• 해야 할 일
**a.** 페이징에 관한 글에 따르면 internal fragmentation으로 평균 얼마만큼이 낭비되나요?
**b.** 페이징에 관한 글의 마지막 문장 다음에 이어질 내용을 작성하세요.

09. Paging and Page Tables

초강송·2024년 11월 28일

목록 보기

10/13

다음 내용은 아주대학교 김상훈 교수님 운영체제 강의 및 강의 자료와 Operating Systems: Three Easy Pieces(https://pages.cs.wisc.edu/~remzi/OSTEP/)을 참고하여 작성한 글입니다.

Paging

Divide physical memory into fixed-sized blocks called "page frames" or "frames"
- PPN: Physical Page Number
Divide logical address space into the same sized blocks called "pages"
- LPN: Logical Page Number or VPN: Virtual Page Number

To run a program of size n, find n free frames and load the program
Allow the physical address space of process to be noncontiguous
Still, some internal fragmentation exists
- page를 fixed size로 나누어 주기 때문이다.
- 평균적으로 frame(page) size의 절반이 낭비된다고 한다.

• 학습 자료
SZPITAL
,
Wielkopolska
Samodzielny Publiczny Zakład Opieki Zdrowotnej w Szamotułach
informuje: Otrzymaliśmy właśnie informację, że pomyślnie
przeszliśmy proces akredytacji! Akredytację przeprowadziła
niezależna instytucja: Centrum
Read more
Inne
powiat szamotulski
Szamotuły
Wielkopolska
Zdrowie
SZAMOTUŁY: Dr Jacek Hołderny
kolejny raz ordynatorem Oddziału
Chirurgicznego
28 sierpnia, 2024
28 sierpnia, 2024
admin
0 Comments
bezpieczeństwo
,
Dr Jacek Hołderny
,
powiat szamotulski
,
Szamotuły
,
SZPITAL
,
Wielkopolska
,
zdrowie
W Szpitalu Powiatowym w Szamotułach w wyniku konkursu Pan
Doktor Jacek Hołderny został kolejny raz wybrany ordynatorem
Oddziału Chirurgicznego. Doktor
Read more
* * *
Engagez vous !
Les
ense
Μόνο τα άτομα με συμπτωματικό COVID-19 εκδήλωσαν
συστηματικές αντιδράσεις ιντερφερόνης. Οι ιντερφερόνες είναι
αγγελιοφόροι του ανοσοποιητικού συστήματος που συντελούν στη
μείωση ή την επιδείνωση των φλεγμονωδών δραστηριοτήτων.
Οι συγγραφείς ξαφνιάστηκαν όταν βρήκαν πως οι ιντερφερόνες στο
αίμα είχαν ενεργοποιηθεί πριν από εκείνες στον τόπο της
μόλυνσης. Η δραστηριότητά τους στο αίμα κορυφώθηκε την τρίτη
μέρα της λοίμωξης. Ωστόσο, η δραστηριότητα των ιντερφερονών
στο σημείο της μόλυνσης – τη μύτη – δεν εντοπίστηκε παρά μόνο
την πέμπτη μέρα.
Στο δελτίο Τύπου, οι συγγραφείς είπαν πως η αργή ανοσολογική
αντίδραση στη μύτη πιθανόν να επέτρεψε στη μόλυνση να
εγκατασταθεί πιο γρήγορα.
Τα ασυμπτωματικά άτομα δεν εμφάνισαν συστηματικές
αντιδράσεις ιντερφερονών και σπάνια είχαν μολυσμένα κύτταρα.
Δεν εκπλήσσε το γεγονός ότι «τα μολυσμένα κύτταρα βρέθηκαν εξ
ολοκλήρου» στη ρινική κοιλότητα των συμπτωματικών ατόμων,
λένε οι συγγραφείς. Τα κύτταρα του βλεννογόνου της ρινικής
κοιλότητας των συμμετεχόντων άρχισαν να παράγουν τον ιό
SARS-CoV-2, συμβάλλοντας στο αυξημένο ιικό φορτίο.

• 번호별 답변
**a.** 평균적으로 frame(page) size의 절반이 낭비됩니다.

**b.**
compare with previous concepts
- 1개의 process -> 1개의 partition: fixed partition
- 1개의 process -> 여러 개의 크기가 다른 partition: Segment
- 1개의 process -> 여러 개의 크기가 같은 partition: paging

Page Tables

Each process has its own page table
- Page-table base register (PTBR) points to the base address of the page table
- PTBR은 현재 실행 중인 process의 page table 주소를 가리킨다.
- page table은 memory에 위치해 있다.
Comprised of page table entries (PTEs)
- Each PTE covers one page in virtual address space
Managed by OS, accessed by MMU
- mapping 정보를 update 하는 건 OS가 하고, 접근은 HW인 MMU가 한다.

Example 1

logical address: 0x1040
|page| = 0x100
offset = 0x0040
VPN 10번 page가 PPN 35번 page와 mapping 됨

위 조건에서 Physical address는 0x3540이다. VPN이 PPN으로 바뀔 뿐, offset 값은 바뀌지 않는 걸 관찰할 수 있다.

Address Translation

Page size가 $2^n$ byte일 때, binary address의 하위 n bit는 offset으로 쓰인다.
- page size = $2^4$ =16 bytes일 때, 이 page는 이진수 4 bit로 나타낼 수 있다.
MMU는 VPN을 index로서 사용해 Page table에 접근하며, mapping 된 PPN 값과 offset 값을 가지고 address translation을 한다.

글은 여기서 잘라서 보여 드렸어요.